Titanium dioxide (TiO2) is an n-type semiconductor that has attracted tremendous attention from researchers worldwide due to its potential applications in environmental protection and energy generation. It has demonstrated unique properties such as high adsorption ability and good photocatalytic activity. Dye-sensitized solar cells (DSSCs) are molecular system that consists of TiO2, an anchored molecular photosensitizer, a redox electrolyte, and a platinized photocathode. The sensitizers play a vital role in DSSCs, and a large number of Ru-complex sensitizers and organic sensitizers have been developed and tested. So far, sensitizers such as black dye, N719, and N3 are known as best sensitizers in DSSC. Black dye-sensitized nanocrystalline TiO2 solar cells have been reported to yield a solar to electric power conversion efficiency of over 11% under standard AM 1.5 conditions. Much effort has been made to increase photovoltaic performance (stability) of the DSSCs with the development of new sensitizers, electrodes, and nanostructured photoanode materials.

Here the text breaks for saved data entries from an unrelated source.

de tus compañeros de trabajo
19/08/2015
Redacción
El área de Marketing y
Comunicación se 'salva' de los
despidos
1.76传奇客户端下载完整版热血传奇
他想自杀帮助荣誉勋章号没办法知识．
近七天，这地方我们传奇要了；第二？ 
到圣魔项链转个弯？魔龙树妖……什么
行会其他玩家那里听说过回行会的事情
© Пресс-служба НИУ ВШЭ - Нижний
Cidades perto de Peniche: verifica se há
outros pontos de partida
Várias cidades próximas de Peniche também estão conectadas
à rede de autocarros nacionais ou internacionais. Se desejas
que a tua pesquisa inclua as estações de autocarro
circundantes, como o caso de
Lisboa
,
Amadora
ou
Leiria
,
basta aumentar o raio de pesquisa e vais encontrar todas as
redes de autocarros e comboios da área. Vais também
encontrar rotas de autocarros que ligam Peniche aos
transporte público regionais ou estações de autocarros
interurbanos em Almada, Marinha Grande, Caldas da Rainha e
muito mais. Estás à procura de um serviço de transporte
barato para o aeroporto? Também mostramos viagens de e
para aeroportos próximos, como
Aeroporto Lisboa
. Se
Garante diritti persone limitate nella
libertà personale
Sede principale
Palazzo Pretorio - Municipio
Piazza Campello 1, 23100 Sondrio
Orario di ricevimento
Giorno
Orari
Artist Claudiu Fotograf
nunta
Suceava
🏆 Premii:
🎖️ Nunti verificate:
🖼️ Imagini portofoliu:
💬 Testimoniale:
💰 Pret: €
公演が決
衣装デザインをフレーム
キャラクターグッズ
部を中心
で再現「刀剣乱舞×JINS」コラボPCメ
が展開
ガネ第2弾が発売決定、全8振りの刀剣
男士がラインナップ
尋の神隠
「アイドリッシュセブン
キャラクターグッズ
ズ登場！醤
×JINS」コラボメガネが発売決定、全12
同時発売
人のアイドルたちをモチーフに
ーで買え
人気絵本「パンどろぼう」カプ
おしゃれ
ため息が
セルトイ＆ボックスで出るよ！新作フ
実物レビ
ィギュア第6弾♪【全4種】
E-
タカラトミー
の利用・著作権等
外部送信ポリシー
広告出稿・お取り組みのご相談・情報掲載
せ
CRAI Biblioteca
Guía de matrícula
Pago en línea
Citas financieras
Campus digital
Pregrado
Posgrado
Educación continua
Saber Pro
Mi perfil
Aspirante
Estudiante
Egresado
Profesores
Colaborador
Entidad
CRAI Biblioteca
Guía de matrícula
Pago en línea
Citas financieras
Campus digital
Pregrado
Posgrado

This special issue shows the current trends of research in this branch by presenting two reviews and 14 research articles covering several important areas, ranging from fundamental to applied topics.


The present issue would not be possible without the contribution of many persons. We would like to thank International Journal of Photoenergy and the staff, who have contributed to achieve the best possible quality for this publication. All authors of this issue, and many others, have enthusiastically responded to our call for papers and offered their best scientific knowledge. Around seventy top scientists and engineers in the field have been involved in the peer review of the papers. We wish to thank everyone for his or her contributions, which have made this special issue possible.